▸ **DIRECTIVE**
Repeat the listing exactly. The images do not belong in the copy.
------ SUPPLIED RECORDS ------
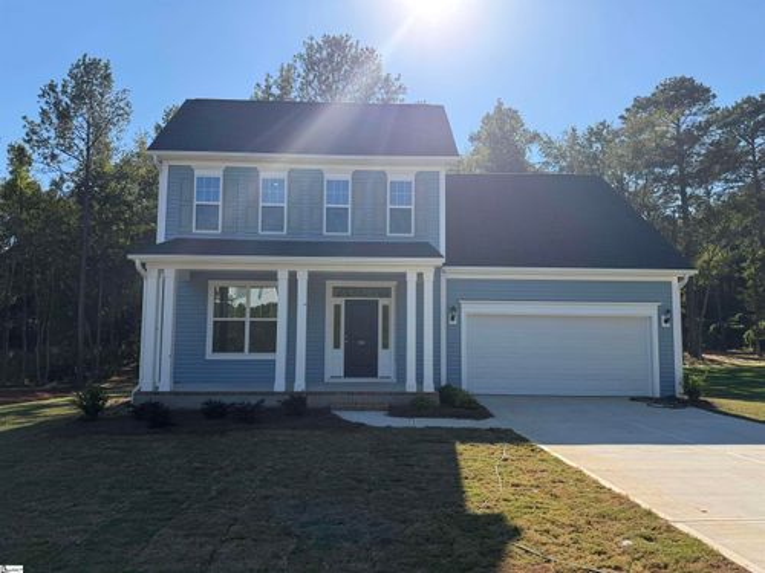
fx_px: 530
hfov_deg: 71.6
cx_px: 382
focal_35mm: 24
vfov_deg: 56.8
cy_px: 286
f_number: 1.78
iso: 100
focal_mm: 6.76
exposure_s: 1/4673
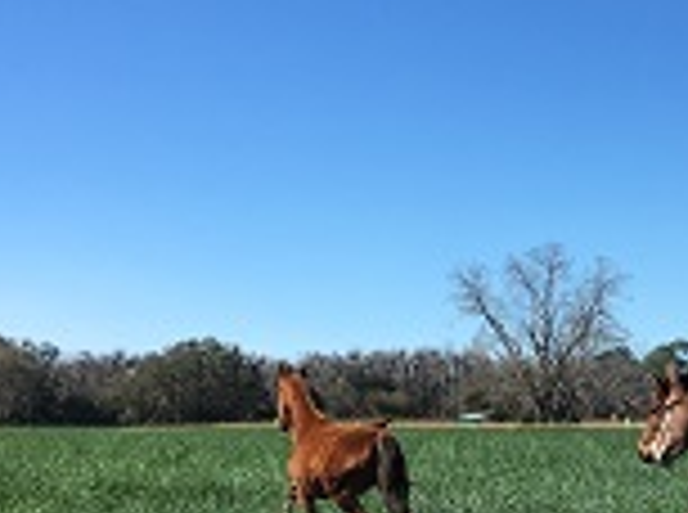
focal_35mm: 76
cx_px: 684
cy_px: 414
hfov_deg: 24.6
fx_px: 1507
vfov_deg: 19.1
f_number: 2.2
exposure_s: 1/1425
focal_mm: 4.15
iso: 25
------
▸ **ANSWER TO THIS TASK**
fx_px: 530
hfov_deg: 71.6
cx_px: 382
focal_35mm: 24
vfov_deg: 56.8
cy_px: 286
f_number: 1.78
iso: 100
focal_mm: 6.76
exposure_s: 1/4673
focal_35mm: 76
cx_px: 684
cy_px: 414
hfov_deg: 24.6
fx_px: 1507
vfov_deg: 19.1
f_number: 2.2
exposure_s: 1/1425
focal_mm: 4.15
iso: 25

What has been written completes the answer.